Microcharacterization of polycrystalline semiconductor thin films for photovoltaic applications

Abstract

We have investigated the properties of individual grains in polycrystalline thin films of CuInSe2 and CdTe by transmission electron microscopy (TEM), transmission electron diffraction (TED), scanning electron microscopy (SEM), and energy dispersive x‐ray spectroscopy (EDS) in a Scanning Transmission Microscope (STEM). TED experiments showed that most grains possess the chalcopyrite structure, which is expected for CuInSe2. In some cases, however, a complex arrangement of different phases was found within a single grain, allowing a glimpse at the kinetics of the grain boundaries, EDS spectra were recorded in a SEM. The spectra show unambiguously the presence of grains with disparate composition. To assess the compositional changes within single grains, EDS spectra were taken at various locations on the grains in a STEM. Using the total photon count as a measure of the local grain thickness and the ratio of Se Kα/Se Lα intensities to correct for absorption losses, we can analyze the relative concentrations of Se, In, and Cu independently of grain thickness. CdTe films, grown on a CdS/SnO2/glass and examined by SEM showed that the grain size depends primarily on the film thickness.
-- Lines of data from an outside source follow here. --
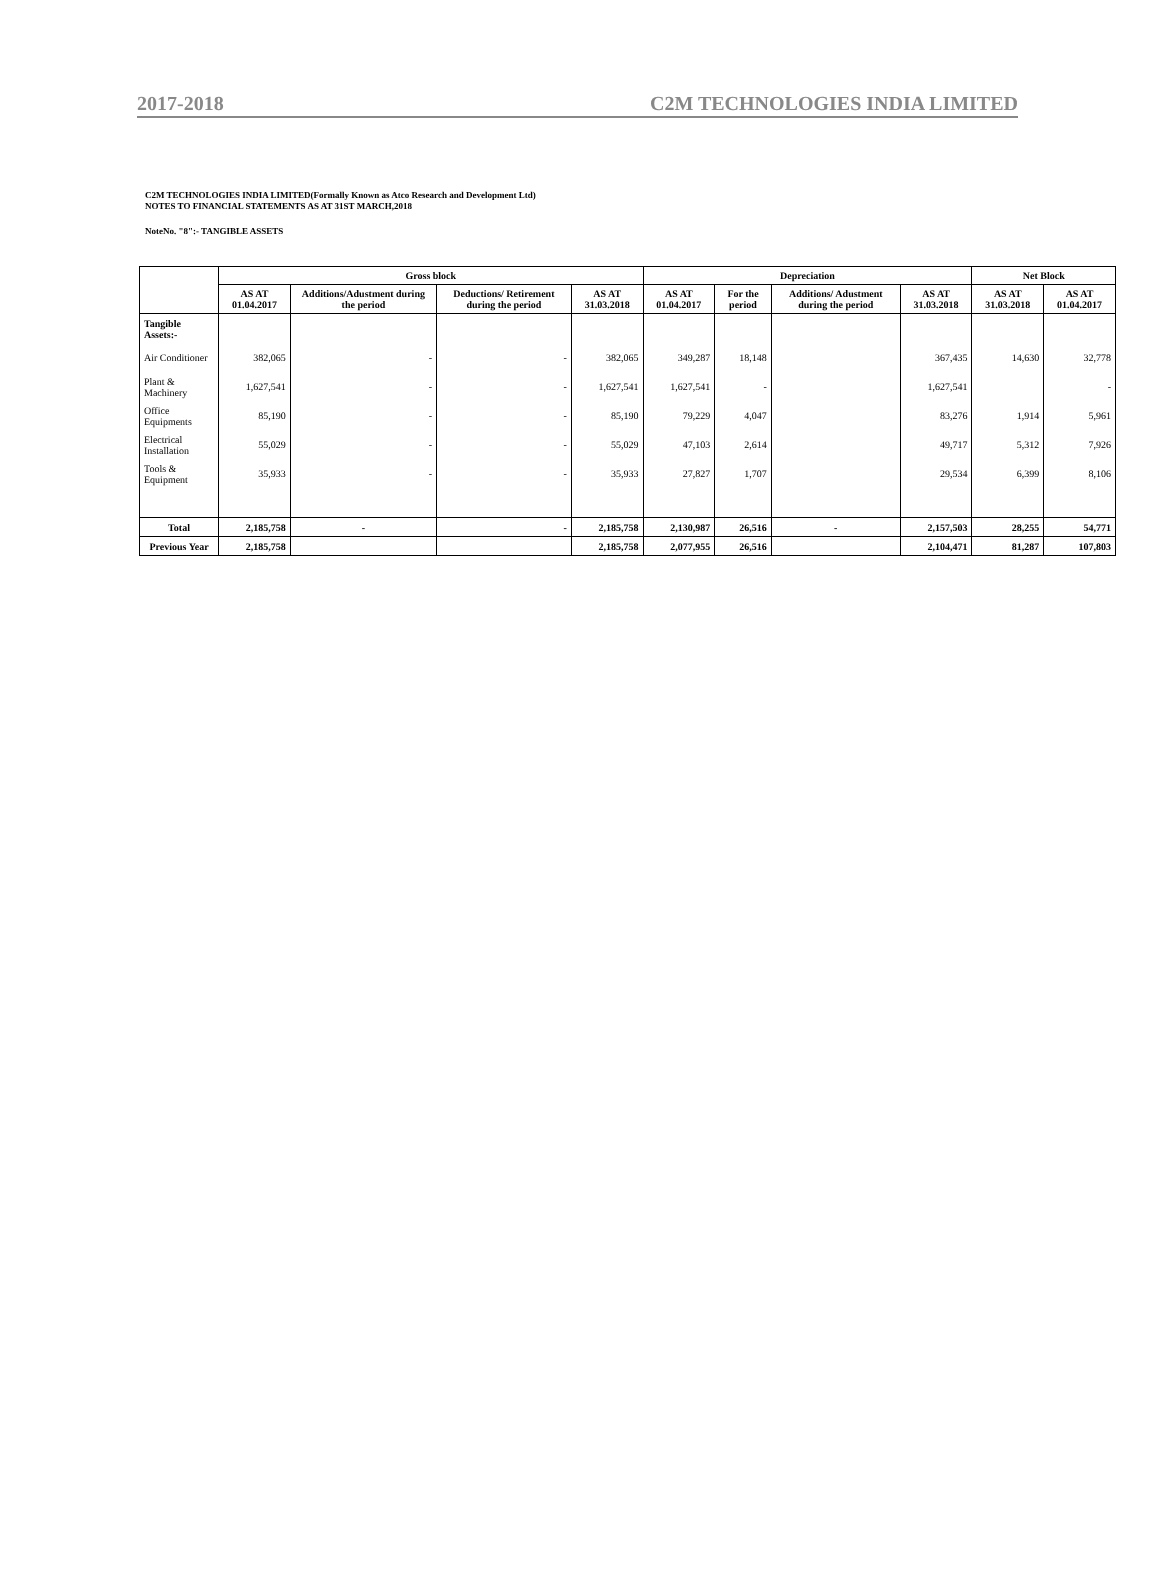2017-2018 C2M TECHNOLOGIES INDIA LIMITED
C2M TECHNOLOGIES INDIA LIMITED(Formally Known as Atco Research and Development Ltd)
NOTES TO FINANCIAL STATEMENTS AS AT 31ST MARCH,2018
NoteNo. "8":- TANGIBLE ASSETS
| | Gross block | | | | Depreciation | | | | Net Block | |
| --- | --- | --- | --- | --- | --- | --- | --- | --- | --- | --- |
| | AS AT 01.04.2017 | Additions/Adustment during the period | Deductions/ Retirement during the period | AS AT 31.03.2018 | AS AT 01.04.2017 | For the period | Additions/ Adustment during the period | AS AT 31.03.2018 | AS AT 31.03.2018 | AS AT 01.04.2017 |
| Tangible Assets:- | | | | | | | | | | |
| Air Conditioner | 382,065 | - | - | 382,065 | 349,287 | 18,148 | | 367,435 | 14,630 | 32,778 |
| Plant & Machinery | 1,627,541 | - | - | 1,627,541 | 1,627,541 | - | | 1,627,541 | | - |
| Office Equipments | 85,190 | - | - | 85,190 | 79,229 | 4,047 | | 83,276 | 1,914 | 5,961 |
| Electrical Installation | 55,029 | - | - | 55,029 | 47,103 | 2,614 | | 49,717 | 5,312 | 7,926 |
| Tools & Equipment | 35,933 | - | - | 35,933 | 27,827 | 1,707 | | 29,534 | 6,399 | 8,106 |
| Total | 2,185,758 | - | - | 2,185,758 | 2,130,987 | 26,516 | - | 2,157,503 | 28,255 | 54,771 |
| Previous Year | 2,185,758 | | | 2,185,758 | 2,077,955 | 26,516 | | 2,104,471 | 81,287 | 107,803 |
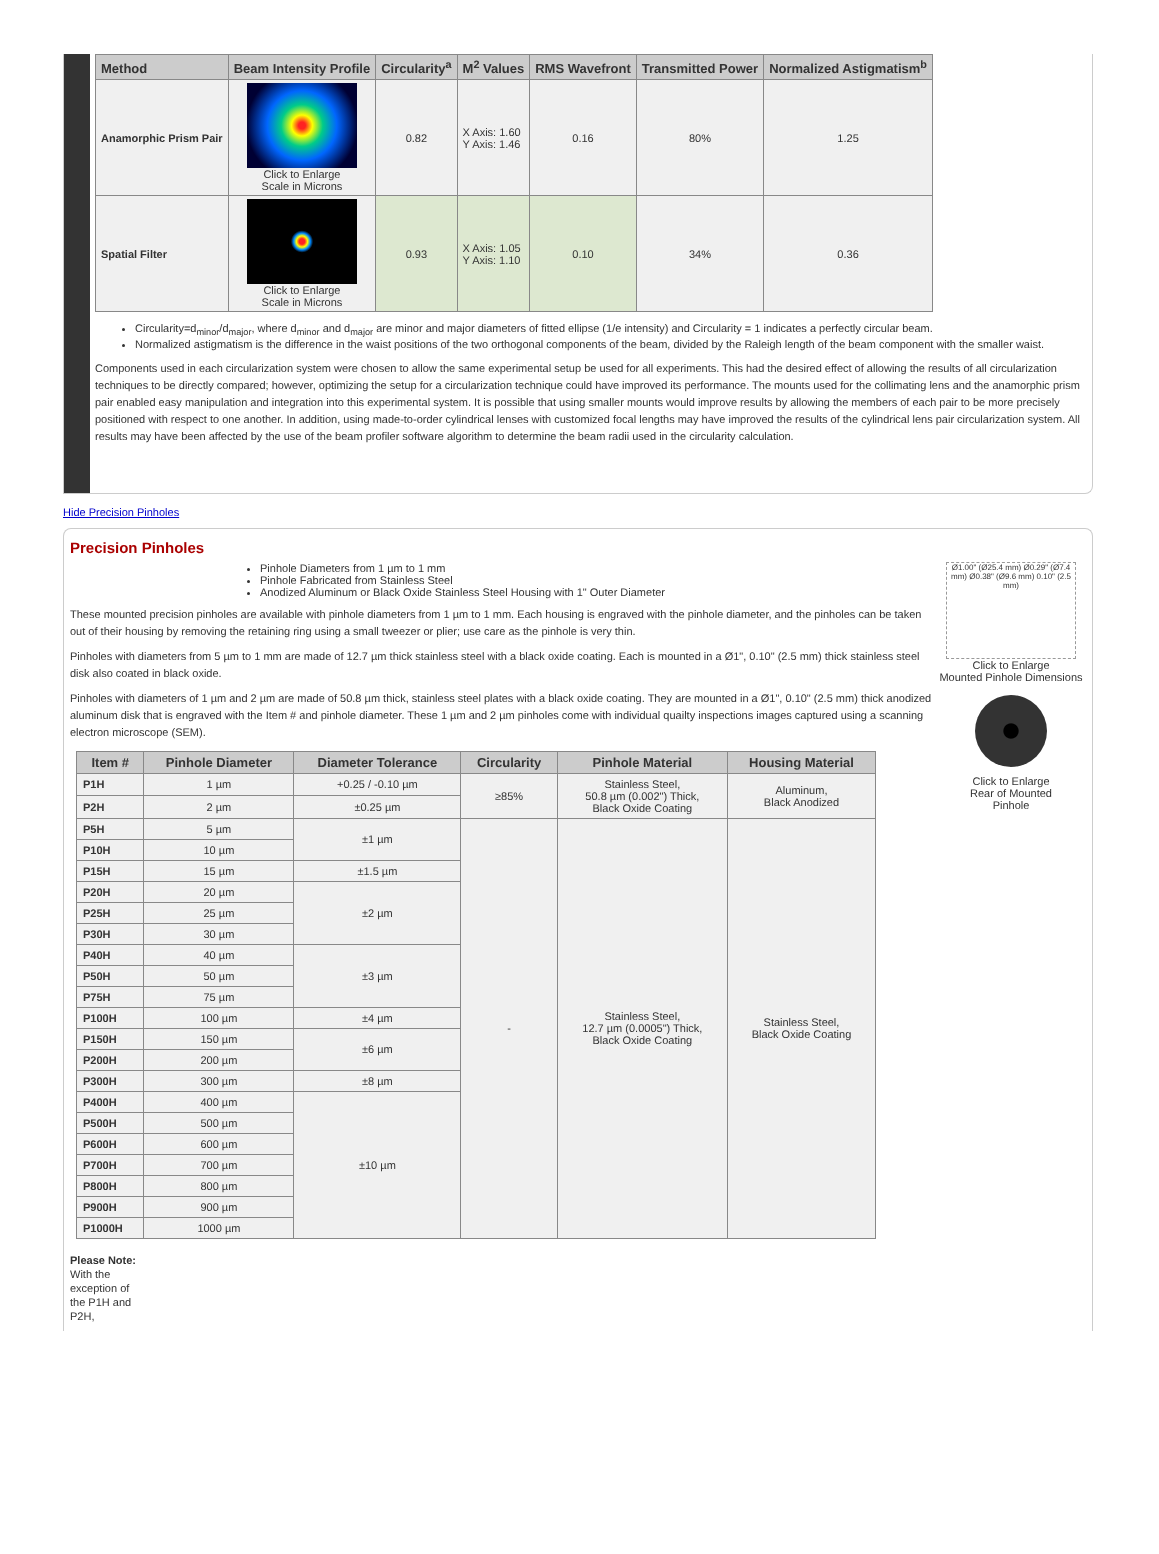| Method | Beam Intensity Profile | Circularity<sup>a</sup> | M<sup>2</sup> Values | RMS Wavefront | Transmitted Power | Normalized Astigmatism<sup>b</sup> |
| --- | --- | --- | --- | --- | --- | --- |
| Anamorphic Prism Pair | Click to Enlarge Scale in Microns | 0.82 | X Axis: 1.60 Y Axis: 1.46 | 0.16 | 80% | 1.25 |
| Spatial Filter | Click to Enlarge Scale in Microns | 0.93 | X Axis: 1.05 Y Axis: 1.10 | 0.10 | 34% | 0.36 |
Circularity=d<sub>minor</sub>/d<sub>major</sub>, where d<sub>minor</sub> and d<sub>major</sub> are minor and major diameters of fitted ellipse (1/e intensity) and Circularity = 1 indicates a perfectly circular beam.
Normalized astigmatism is the difference in the waist positions of the two orthogonal components of the beam, divided by the Raleigh length of the beam component with the smaller waist.
Components used in each circularization system were chosen to allow the same experimental setup be used for all experiments. This had the desired effect of allowing the results of all circularization techniques to be directly compared; however, optimizing the setup for a circularization technique could have improved its performance. The mounts used for the collimating lens and the anamorphic prism pair enabled easy manipulation and integration into this experimental system. It is possible that using smaller mounts would improve results by allowing the members of each pair to be more precisely positioned with respect to one another. In addition, using made-to-order cylindrical lenses with customized focal lengths may have improved the results of the cylindrical lens pair circularization system. All results may have been affected by the use of the beam profiler software algorithm to determine the beam radii used in the circularity calculation.
Hide Precision Pinholes
Precision Pinholes
Ø1.00" (Ø25.4 mm) Ø0.29" (Ø7.4 mm) Ø0.38" (Ø9.6 mm) 0.10" (2.5 mm)
Click to Enlarge
Mounted Pinhole Dimensions
Click to Enlarge
Rear of Mounted
Pinhole
Pinhole Diameters from 1 µm to 1 mm
Pinhole Fabricated from Stainless Steel
Anodized Aluminum or Black Oxide Stainless Steel Housing with 1" Outer Diameter
These mounted precision pinholes are available with pinhole diameters from 1 µm to 1 mm. Each housing is engraved with the pinhole diameter, and the pinholes can be taken out of their housing by removing the retaining ring using a small tweezer or plier; use care as the pinhole is very thin.
Pinholes with diameters from 5 µm to 1 mm are made of 12.7 µm thick stainless steel with a black oxide coating. Each is mounted in a Ø1", 0.10" (2.5 mm) thick stainless steel disk also coated in black oxide.
Pinholes with diameters of 1 µm and 2 µm are made of 50.8 µm thick, stainless steel plates with a black oxide coating. They are mounted in a Ø1", 0.10" (2.5 mm) thick anodized aluminum disk that is engraved with the Item # and pinhole diameter. These 1 µm and 2 µm pinholes come with individual quailty inspections images captured using a scanning electron microscope (SEM).
| Item # | Pinhole Diameter | Diameter Tolerance | Circularity | Pinhole Material | Housing Material |
| --- | --- | --- | --- | --- | --- |
| P1H | 1 µm | +0.25 / -0.10 µm | ≥85% | Stainless Steel, 50.8 µm (0.002") Thick, Black Oxide Coating | Aluminum, Black Anodized |
| P2H | 2 µm | ±0.25 µm | | | |
| P5H | 5 µm | ±1 µm | - | Stainless Steel, 12.7 µm (0.0005") Thick, Black Oxide Coating | Stainless Steel, Black Oxide Coating |
| P10H | 10 µm | | | | |
| P15H | 15 µm | ±1.5 µm | | | |
| P20H | 20 µm | ±2 µm | | | |
| P25H | 25 µm | | | | |
| P30H | 30 µm | | | | |
| P40H | 40 µm | ±3 µm | | | |
| P50H | 50 µm | | | | |
| P75H | 75 µm | | | | |
| P100H | 100 µm | ±4 µm | | | |
| P150H | 150 µm | ±6 µm | | | |
| P200H | 200 µm | | | | |
| P300H | 300 µm | ±8 µm | | | |
| P400H | 400 µm | ±10 µm | | | |
| P500H | 500 µm | | | | |
| P600H | 600 µm | | | | |
| P700H | 700 µm | | | | |
| P800H | 800 µm | | | | |
| P900H | 900 µm | | | | |
| P1000H | 1000 µm | | | | |
Please Note: With the exception of the P1H and P2H,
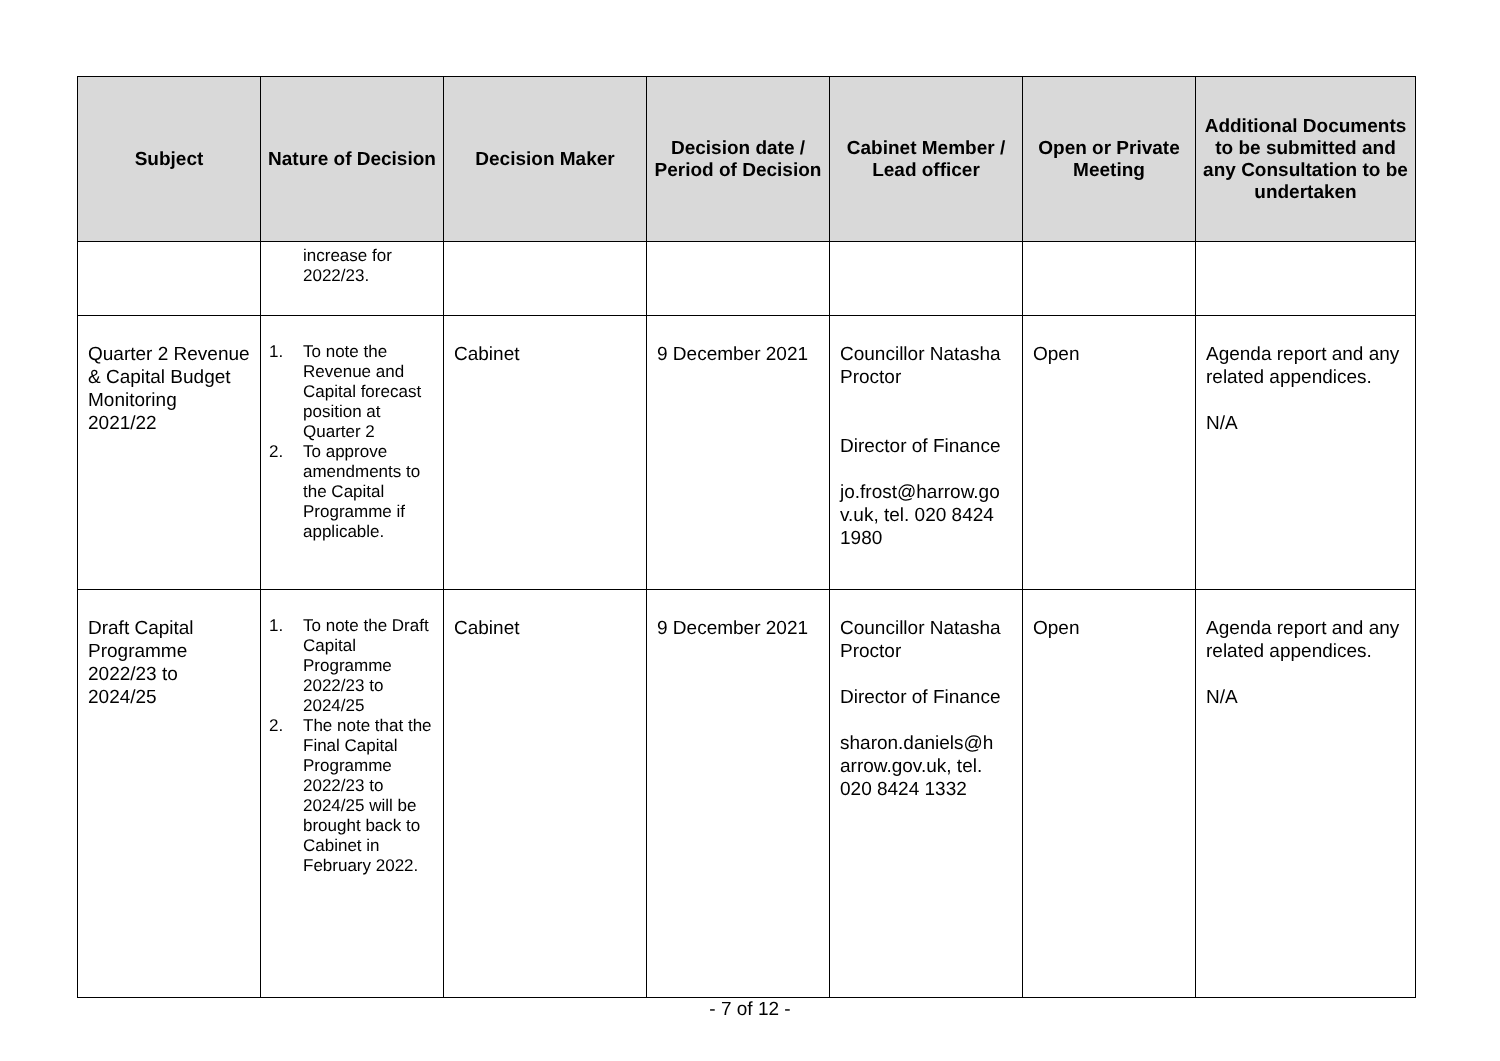| Subject | Nature of Decision | Decision Maker | Decision date / Period of Decision | Cabinet Member / Lead officer | Open or Private Meeting | Additional Documents to be submitted and any Consultation to be undertaken |
| --- | --- | --- | --- | --- | --- | --- |
| | increase for 2022/23. | | | | | |
| Quarter 2 Revenue & Capital Budget Monitoring 2021/22 | 1. To note the Revenue and Capital forecast position at Quarter 2 2. To approve amendments to the Capital Programme if applicable. | Cabinet | 9 December 2021 | Councillor Natasha Proctor Director of Finance jo.frost@harrow.go v.uk, tel. 020 8424 1980 | Open | Agenda report and any related appendices. N/A |
| Draft Capital Programme 2022/23 to 2024/25 | 1. To note the Draft Capital Programme 2022/23 to 2024/25 2. The note that the Final Capital Programme 2022/23 to 2024/25 will be brought back to Cabinet in February 2022. | Cabinet | 9 December 2021 | Councillor Natasha Proctor Director of Finance sharon.daniels@h arrow.gov.uk, tel. 020 8424 1332 | Open | Agenda report and any related appendices. N/A |
- 7 of 12 -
TEM experiments revealed the type, density, and distribution of the structural defects in this material. Threading dislocations, stacking faults, and twinned grains were frequently observed. However, their densities differed markedly from one grain to the next. Some grains exhibited defect densities in excess of 109 cm−2, while adjacent grains were virtually defect free. Cathodoluminescence experiments in the SEM showed a similar difference in the density of nonradiative recombination centers. The grain boundaries were found to be sites of enhanced nonradiative recombination.